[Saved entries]
────────────────────
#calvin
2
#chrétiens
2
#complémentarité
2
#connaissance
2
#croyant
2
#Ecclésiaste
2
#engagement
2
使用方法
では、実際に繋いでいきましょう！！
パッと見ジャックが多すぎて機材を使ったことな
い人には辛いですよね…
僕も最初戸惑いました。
────────────────────
Work request =
Write down only the closing run of lines: the one containing "では、実際に繋いでいきましょう！！" and every line after it to the end of the entries, exactly.

The completed task =
では、実際に繋いでいきましょう！！
パッと見ジャックが多すぎて機材を使ったことな
い人には辛いですよね…
僕も最初戸惑いました。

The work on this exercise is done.